Darrow Kirkpatrick posted a good article, "Is the 4% Safe Withdrawal Rate Obsolete?" at his website, Can I Retire Yet? He is discussing the issue about the impact of market conditions at one's retirement on their sustainable withdrawal rate, which I recently revisited at "Safe Withdrawal Rates and Retirement Date Market Conditions." He makes good points. I like this quote:
Also published in 1998 was a seemingly unrelated paper on investing returns that has become the basis for undermining the 4% rule nearly 15 years later.…
I hadn't put two and two together to note that the Trinity study and the Campbell and Shiller article connecting the cyclically-adjusted price-earnings ratio to subsequent stock returns both came out in the same year.
He also makes good points:
- First, Pfau's findings need to be confirmed by other researchers with access to the same tools and data, to ensure the results and their interpretation are the same.
- Pfau's chart of Predicted Maximum Sustainable Withdrawal Rate shows the curve bottoming out near the bottom of the market, in 2009. But that is counterintuitive: the bottom of a large market decline, assuming your savings are intact, should be the ideal time to retire, because of the probable bull market ahead.
I agree with that. I always said that I thought the predictions from my regression model may be too low because in recent years we are dealing with circumstances we haven't seen before. It is hard for regressions to make predictions outside the range from which they are fitted to the data. I thought the main lesson was to question the safety of 4%. Comments from that blog post finally pushed me to take a new look at this whole issue from another perspective, which I discussed at "Lower Future Returns and Safe Withdrawal Rates." The news there is still pessimistic in comparison to what comes from looking at the US historical data, but it isn't anywhere near as bad at that 1.8% number I was coming up with before for 2010 retirees. In the end, I think this latter approach may be more suitable for thinking about safe withdrawal rates.
For anyone wanting to replicate my August 2011 results, the dataset I used is freely available from Robert Shiller's website.
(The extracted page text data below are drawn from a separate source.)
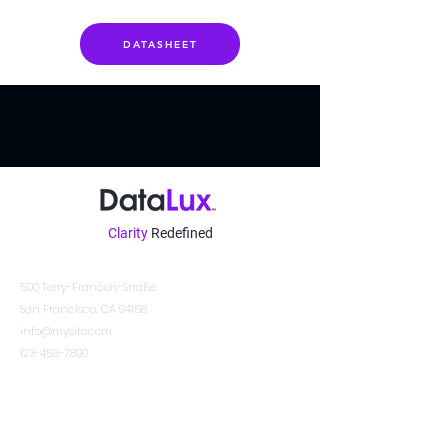
DATASHEET
Clarity
Redefined
Kontakt
500 Terry-Francois-Straße
San Francisco, CA 94158
info@mysite.com
123-456-7890
Other Locations
DATALUX SYSTEMS INDIA PVT. LTD.
DATALUX EUROPE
A link to there as well as an explanation about my methodology can be found in my article.
Darrow also provides a good explanation with this point:
For those who are puzzled by how relatively short-term changes in stock market valuations could fundamentally change long-term retirement success rates based on 100 years of stock market history — there is an explanation. The issue lies in the sensitivity of your portfolio to the first decade of retirement. Analyses show that if your retirement gets off to a bad start, it will probably never recover.
Finally, Darrow ends with:
The ultimate answer, I believe, for coping with the possible demise of the 4% Rule, is a Dynamic Withdrawal Strategy. Your withdrawals simply must be calibrated to economic realities and must change as you make your way through retirement. This is a large and very important topic of its own, and will be the subject of future posts here, so stay tuned!
I agree! And that is what I'm working on now too, actually.
Based on this article, I'd say that Darrow clearly knows what he is talking about, and his blog may be worth checking more.